Scattered to gregarious among grass or on vegetable debris of both decidious and coniferous trees. Autumn. Known from Austria, Denmark, France, Germany, Hungary, Italy, the Netherlands, Sweden and UK. Never found in Norway.
Pileus 6-20 mm across, conical or parabolical to campanulate, flattening with age, shallowly sulcate, translucent-striate, glabrous, hygrophanous, whitish with a pinkish lilac flush, delicately pinkish lilac or flesh-colour, somewhat more strongly pink lilac at the centre, whitish towards the margin. Odour nitrous, also experienced as raphanoid or indistinctive. Taste mild to strongly raphanoid. Lamellae 15-21 reaching the stipe, ascending, adnate, not decurrent with a tooth, smooth to dorsally intervenose, white, the edge delicately pinkish. Stipe 40-70 x 1-1.5 mm, hollow, fragile, equal, straight, pruinose above, glabrous farther down or (not infrequently) covered with a conspicuous tomentum of long, flexuous, white hairs, watery white or delicately flushed with a pinkish hue, the base densely covered with long, coarse, flexuous, white fibrils.
Basidia 21-40 x 7-9 µm, clavate, 4-spored, with sterigmata up to 5 µm long . Spores 7.8-12 x 4.2-6 µm, Q 1.5-2.2, Qav ~ 1.8-2.0, pip-shaped to somewhat cylindrical, smooth, amyloid. Cheilocystidia 17-45 x 5-17 µm , forming a sterile band, clavate, fusiform, subcylindrical to somewhat irregularly shaped, smooth or covered with one or few unevenly spaced excrescences up to 20 x 2 µm. Pleurocystidia absent. Lamellar trama dextrinoid. Hyphae of the pileipellis 1.5-5 µm wide, densely covered with simple to branched excrescences 1-10 x 0.5-3 µm. Hyphae of the cortical layer of the stipe 1-5 µm wide, smooth to sparsely covered with simple to occasionally branched, straight to curved cylindrical excrescences 1-5(9) x 1-2.5 µm, terminal cells 2.5-7.5 µm wide, sparsely to densely covered with straight to curved excrescences; occasionally also with a few smooth caulocystidia 18-23 x 5-18 µm; the entire length of the sipe or only the lower part often denselycovered with long "hairs" 45-300 x 2-5 µm. Clamp connections present but often hard to find.
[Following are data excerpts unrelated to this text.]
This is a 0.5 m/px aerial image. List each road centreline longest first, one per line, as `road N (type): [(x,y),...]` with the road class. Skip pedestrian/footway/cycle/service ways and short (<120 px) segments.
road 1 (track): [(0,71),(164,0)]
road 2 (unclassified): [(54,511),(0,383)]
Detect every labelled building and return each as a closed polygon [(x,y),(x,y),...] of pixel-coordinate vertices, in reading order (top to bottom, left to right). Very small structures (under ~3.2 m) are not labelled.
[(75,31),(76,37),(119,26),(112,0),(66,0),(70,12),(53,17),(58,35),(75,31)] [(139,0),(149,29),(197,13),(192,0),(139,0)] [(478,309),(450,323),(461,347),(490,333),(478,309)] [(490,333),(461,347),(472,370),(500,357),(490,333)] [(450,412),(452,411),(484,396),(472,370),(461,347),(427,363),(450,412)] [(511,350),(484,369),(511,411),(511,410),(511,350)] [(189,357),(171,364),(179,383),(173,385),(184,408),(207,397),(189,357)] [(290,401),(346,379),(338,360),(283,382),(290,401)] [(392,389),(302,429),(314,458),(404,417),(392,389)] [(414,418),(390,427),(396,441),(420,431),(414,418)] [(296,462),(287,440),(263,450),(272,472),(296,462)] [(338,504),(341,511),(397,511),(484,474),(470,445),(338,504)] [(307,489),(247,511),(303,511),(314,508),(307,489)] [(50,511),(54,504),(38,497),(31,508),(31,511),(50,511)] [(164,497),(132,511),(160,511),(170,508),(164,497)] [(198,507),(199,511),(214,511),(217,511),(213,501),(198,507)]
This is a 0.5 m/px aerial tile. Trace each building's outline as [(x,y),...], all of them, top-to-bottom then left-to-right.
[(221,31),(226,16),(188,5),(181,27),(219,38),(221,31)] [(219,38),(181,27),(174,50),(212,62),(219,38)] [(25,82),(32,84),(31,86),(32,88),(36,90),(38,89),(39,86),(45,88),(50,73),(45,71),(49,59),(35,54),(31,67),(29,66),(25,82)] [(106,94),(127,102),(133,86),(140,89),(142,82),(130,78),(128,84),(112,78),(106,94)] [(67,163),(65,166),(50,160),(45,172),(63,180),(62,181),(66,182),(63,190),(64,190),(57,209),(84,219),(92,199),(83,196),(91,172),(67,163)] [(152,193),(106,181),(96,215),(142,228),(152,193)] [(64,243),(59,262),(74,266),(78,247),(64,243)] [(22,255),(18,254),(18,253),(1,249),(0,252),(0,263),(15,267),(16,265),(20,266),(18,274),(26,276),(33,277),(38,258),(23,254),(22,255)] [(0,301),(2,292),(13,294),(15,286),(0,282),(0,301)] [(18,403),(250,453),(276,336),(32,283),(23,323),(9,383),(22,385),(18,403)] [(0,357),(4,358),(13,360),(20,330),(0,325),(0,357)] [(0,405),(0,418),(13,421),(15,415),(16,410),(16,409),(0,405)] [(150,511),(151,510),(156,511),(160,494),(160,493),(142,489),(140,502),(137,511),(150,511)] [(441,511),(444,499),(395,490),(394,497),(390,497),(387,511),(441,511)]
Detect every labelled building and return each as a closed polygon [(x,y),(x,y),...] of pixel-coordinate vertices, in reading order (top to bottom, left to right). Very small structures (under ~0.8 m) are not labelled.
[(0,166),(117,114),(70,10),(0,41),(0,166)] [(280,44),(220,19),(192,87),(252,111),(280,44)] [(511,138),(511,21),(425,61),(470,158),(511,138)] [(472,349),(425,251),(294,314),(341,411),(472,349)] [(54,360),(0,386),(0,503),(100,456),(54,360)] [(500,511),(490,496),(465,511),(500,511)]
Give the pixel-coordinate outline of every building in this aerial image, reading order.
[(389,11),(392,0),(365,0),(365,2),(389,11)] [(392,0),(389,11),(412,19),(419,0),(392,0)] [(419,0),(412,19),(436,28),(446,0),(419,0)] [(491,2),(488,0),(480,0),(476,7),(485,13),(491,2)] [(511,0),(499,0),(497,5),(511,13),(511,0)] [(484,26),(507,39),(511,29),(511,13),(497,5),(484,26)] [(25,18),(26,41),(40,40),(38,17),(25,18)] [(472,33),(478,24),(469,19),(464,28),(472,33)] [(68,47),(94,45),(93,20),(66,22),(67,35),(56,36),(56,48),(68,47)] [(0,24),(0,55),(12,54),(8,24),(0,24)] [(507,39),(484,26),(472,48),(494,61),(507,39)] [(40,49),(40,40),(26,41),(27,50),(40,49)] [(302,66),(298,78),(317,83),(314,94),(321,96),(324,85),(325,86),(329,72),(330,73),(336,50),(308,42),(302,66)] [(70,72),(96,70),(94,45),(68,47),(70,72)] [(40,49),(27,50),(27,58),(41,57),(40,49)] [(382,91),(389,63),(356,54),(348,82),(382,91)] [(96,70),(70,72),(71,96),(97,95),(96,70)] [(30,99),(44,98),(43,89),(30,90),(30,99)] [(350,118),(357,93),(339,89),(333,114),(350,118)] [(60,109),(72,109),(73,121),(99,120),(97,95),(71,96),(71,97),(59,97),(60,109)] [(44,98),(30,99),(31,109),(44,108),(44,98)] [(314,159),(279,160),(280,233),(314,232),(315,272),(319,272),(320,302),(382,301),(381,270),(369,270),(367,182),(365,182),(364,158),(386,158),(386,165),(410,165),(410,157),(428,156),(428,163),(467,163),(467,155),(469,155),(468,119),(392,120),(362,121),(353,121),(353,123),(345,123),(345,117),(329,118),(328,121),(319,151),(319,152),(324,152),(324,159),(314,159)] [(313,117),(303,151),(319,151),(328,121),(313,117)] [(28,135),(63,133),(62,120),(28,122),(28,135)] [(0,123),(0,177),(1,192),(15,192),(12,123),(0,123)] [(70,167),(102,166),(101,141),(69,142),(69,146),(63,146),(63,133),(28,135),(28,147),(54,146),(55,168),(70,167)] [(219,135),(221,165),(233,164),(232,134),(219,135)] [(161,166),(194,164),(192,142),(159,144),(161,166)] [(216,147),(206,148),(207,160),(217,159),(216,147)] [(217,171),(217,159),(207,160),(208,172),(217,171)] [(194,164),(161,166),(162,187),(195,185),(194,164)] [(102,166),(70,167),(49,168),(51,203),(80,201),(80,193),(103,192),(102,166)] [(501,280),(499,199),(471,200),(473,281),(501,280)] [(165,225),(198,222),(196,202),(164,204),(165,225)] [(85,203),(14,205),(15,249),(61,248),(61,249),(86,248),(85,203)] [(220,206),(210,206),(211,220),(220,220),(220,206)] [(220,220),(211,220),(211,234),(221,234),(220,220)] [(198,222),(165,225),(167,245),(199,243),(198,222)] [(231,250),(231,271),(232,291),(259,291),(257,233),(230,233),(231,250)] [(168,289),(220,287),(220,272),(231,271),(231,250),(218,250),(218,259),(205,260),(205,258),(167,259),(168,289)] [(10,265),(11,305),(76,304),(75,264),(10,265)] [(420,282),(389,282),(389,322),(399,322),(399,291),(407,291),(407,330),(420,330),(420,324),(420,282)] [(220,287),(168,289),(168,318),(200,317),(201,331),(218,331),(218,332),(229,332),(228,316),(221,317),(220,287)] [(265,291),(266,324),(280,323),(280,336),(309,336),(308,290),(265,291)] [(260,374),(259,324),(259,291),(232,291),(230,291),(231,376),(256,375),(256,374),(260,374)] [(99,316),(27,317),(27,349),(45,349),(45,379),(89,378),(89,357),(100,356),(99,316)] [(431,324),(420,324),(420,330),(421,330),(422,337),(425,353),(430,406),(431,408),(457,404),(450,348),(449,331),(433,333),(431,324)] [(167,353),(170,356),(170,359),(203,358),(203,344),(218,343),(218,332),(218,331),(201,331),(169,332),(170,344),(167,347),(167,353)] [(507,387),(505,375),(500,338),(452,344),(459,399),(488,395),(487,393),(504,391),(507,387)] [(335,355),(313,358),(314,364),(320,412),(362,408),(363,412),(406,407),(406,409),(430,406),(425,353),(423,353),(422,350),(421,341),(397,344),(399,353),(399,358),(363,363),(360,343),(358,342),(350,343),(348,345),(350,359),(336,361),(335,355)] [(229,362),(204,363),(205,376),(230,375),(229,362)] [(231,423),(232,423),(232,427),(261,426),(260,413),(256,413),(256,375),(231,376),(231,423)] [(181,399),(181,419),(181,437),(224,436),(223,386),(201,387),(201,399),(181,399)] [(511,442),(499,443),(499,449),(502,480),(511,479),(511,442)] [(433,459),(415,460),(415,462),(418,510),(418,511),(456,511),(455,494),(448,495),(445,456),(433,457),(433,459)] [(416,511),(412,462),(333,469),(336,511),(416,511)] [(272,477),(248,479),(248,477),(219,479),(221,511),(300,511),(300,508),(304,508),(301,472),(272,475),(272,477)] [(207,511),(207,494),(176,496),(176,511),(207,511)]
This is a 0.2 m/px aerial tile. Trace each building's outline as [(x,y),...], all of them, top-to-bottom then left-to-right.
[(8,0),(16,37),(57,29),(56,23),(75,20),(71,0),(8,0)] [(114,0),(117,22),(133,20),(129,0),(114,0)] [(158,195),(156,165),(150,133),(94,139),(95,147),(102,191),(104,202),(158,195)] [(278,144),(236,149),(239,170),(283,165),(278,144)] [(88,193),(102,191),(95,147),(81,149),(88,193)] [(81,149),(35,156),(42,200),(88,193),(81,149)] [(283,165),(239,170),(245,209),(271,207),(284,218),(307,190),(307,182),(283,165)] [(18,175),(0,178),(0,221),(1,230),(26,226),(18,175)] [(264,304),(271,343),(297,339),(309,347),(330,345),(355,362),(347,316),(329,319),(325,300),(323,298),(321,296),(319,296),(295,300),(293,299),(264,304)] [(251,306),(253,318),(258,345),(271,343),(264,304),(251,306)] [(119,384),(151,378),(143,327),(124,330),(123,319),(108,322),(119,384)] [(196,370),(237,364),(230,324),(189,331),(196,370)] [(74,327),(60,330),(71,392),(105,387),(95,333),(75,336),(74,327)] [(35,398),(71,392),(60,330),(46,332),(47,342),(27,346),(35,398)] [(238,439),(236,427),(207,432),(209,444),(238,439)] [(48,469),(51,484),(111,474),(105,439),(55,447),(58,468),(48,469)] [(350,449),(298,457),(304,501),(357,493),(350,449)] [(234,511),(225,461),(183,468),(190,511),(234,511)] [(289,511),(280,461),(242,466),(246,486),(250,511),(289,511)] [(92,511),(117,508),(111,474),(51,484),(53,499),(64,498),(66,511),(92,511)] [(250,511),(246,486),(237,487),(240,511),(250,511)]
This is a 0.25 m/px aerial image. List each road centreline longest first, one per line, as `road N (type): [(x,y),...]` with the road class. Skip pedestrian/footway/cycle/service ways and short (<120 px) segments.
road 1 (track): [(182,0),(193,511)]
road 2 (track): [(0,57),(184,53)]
The macroscopic description has been taken from Maas Geesteranus (1986c) based on Kühner's description, complemented by a French collection kindly put to my disposal by Mr. H. Cochard, Clermont-Ferrand. The microscopic detailes are based on reexamination of this French collection and one Swedish and one Danish collection.
The French collection cited here, had microscopical characters somewhat deviating from the very few descriptions published on this species. The spores were distinctly narrower than indicated by Maas Geesteranus (1986c: 288). Kühner (1938: 420), however, measured spores almost of the same size as in the present collection. The cheilocystidia had much shorter excrescences than measured by Maas Geesteranus, but again Kühner illustrated only smooth cheilocystidia. The terminal cells of the stipitipellis were quite as illustrated by Maas Geesteranus, but I also observed many cystidia-like terminal cells, almost smooth or covered with very few excrescences. This shows that the variety of this rare species probably is wider than earlier believed.
M. albidolilacea is distinguished from the other species of the section Rubromarginatae by the mainly whitish pileus with a pinkish lilac tinge and the delicately pink-coloured lameallar edge, which generally is more visible near the pileus margin. Mycena decora Maas Geest., known from the Netherlands, is similar, but should be separated on account of a smaller number of lamellae reaching the stipe (12-14), smooth hyphae of the cortical layer of the stipe, and smooth caulocystidia curved outwards at right angles. More records are needed to decide whether they are two different species.
When describing the new species M. hepatica from Spain, the authors emphasized the relationship to M. albidolilacea (Villarreal et al. 1999). M. hepatica was, however, described as a much darker species both at the pileus and the stipe, the lamellar edge was said to be strongly dark reddish-brown, and the spores were somewhat shorter than in M. albidolilacea.
Wilhelm (2011) pointed to the similarity between dry, pale specimens of M. olivaceomarginata and M. albidolilacea. The former is a highly variable species, which may also appear with pale, pinkish colours and even a pinkish-red lamellar edge. The microscopical characters, however, will distinguish the two species, first of all the differently shaped cheilocystidia.